Dataset entries
▬▬▬▬▬▬▬▬▬▬
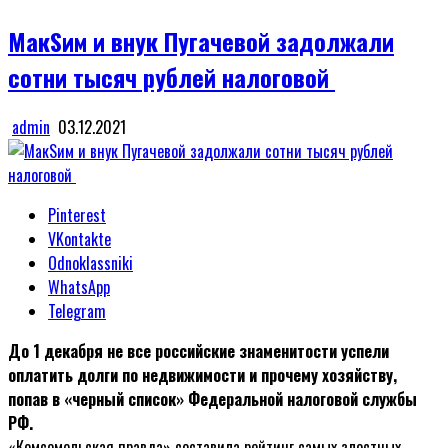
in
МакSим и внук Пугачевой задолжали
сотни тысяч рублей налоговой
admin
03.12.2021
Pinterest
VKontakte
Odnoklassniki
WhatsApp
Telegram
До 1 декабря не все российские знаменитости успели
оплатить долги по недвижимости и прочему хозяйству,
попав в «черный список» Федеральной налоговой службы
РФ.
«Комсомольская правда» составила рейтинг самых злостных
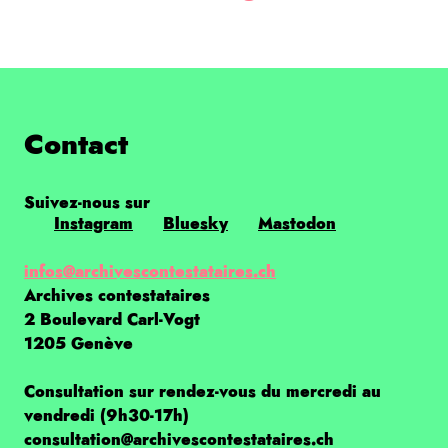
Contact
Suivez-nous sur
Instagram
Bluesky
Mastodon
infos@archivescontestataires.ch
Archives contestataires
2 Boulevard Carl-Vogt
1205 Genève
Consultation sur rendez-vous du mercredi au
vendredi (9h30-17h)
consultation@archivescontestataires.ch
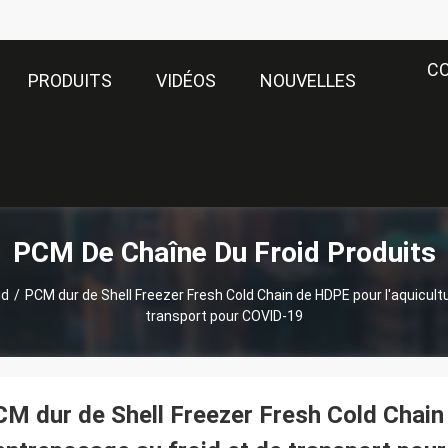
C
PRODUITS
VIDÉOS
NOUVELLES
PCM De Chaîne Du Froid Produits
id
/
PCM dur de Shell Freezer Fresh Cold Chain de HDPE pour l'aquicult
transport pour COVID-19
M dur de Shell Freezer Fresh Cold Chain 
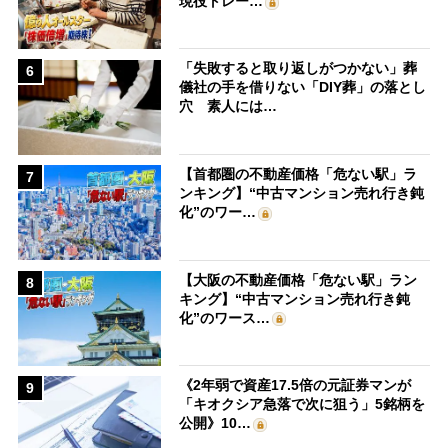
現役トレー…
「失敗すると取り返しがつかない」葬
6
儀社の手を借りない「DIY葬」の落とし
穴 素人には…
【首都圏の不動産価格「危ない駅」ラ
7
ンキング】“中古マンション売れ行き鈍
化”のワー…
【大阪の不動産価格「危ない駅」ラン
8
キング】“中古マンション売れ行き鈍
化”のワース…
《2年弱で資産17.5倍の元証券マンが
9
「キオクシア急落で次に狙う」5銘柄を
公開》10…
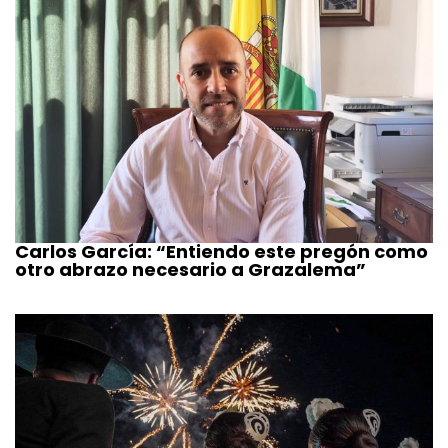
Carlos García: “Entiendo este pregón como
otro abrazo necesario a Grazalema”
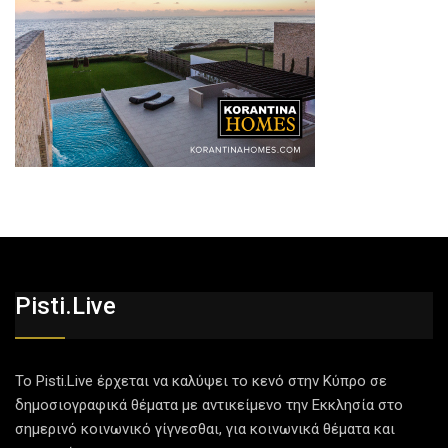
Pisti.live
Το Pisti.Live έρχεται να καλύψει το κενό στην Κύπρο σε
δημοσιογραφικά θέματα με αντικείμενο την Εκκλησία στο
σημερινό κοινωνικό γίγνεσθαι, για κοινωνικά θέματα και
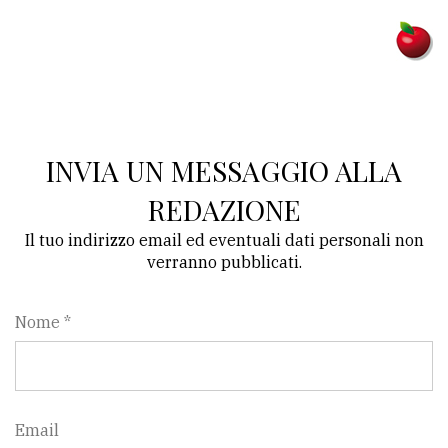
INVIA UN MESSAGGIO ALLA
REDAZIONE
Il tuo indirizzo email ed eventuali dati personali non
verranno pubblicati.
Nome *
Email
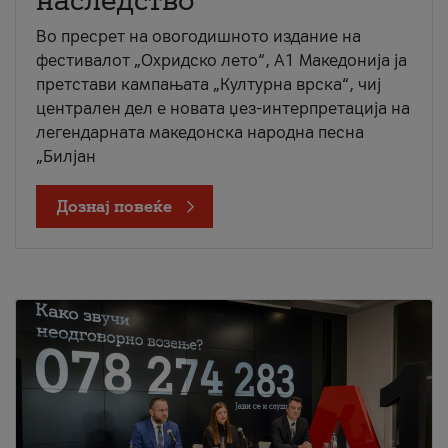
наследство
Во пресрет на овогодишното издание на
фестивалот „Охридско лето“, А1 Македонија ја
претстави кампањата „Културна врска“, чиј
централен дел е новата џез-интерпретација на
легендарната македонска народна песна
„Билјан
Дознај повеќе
▬▬▬▬▬▬▬▬▬▬
▸ **Task description**
The word to find is "Freezer". Copy every line of the data that holds it.

▸ **Output below**
PCM dur de Shell Freezer Fresh Cold Chain de HDPE pour l'aquicult
M dur de Shell Freezer Fresh Cold Chain 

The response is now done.